The company still needs to understand and implement subordination. For instance, loading and unloading might take long time, causing losing potential business. Suppose that adding people to help with the loading would significantly shorten the time. Adding people adds delta-Operating-Expenses (delta-OE). Question is: can we get additional delta-T, higher than the delta-OE, by saving time?
Isn’t this focus what made Southwest Airlines so successful? Using operational flexibility to subordinate to the most efficient use of the constraint, which is every single aircraft. The use of the same type of aircraft enables flexible use of pilots. It is just an example of effective subordination.
Strategy according to TOC has to come up with a decisive-competitive-edge, in the shape of unique value, target at big enough market segment(s). Generally speaking all transportation companies struggle to offer the clients the following key values:
- Reliability, both regarding the agreed upon timing and the safety of the shipment.
- Fast response to any request.
The difficulty to deliver the above is that the excess capacity is not enough to overcome temporary peaks of demand in one location. Improved exploitation of the pool of vehicles, including clever buffering of commitments to key clients, would improve the reliability and fast response.
There are two different modes of operation for transportation service:
- Fix schedule of transportation from A – B and back from B – A. The route could cover many intermediate points. The ultimate examples are trains, flights and ships. This way high reliability can be achieved, but there is no ability for fast response or adjust the timing. The key challenge is establishing the fixed routes and schedules in a way that maximizes the T-per-vehicle.
- Flexible routes schedule. The ultimate examples are taxis and trucks.
An overall superior Strategy can be developed using collaboration between competitors to deliver better service. Airlines use a certain level of collaboration, allowing moving between airlines for routes not fully provided by one airline. They also collaborate to provide a buffer for passengers when flights are cancelled.

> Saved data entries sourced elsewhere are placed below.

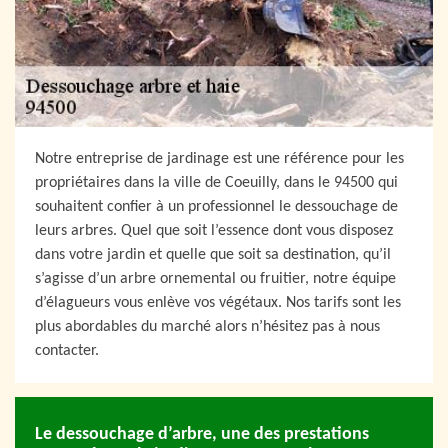
Notre entreprise de jardinage est une référence pour les
propriétaires dans la ville de Coeuilly, dans le 94500 qui
souhaitent confier à un professionnel le dessouchage de
leurs arbres. Quel que soit l’essence dont vous disposez
dans votre jardin et quelle que soit sa destination, qu’il
s’agisse d’un arbre ornemental ou fruitier, notre équipe
d’élagueurs vous enlève vos végétaux. Nos tarifs sont les
plus abordables du marché alors n’hésitez pas à nous
contacter.
Le dessouchage d’arbre, une des prestations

It is my view that additional strategic collaborations can vastly improve the businesses of many transportation companies. For instance, a company located at point A could collaborate with a company located at B to ensure quick returns of vehicles. Answering the real needs of users, coupled with effective control on the T-per-week-per-vehicle, could make very substantial business improvement for organizations that are open for a change.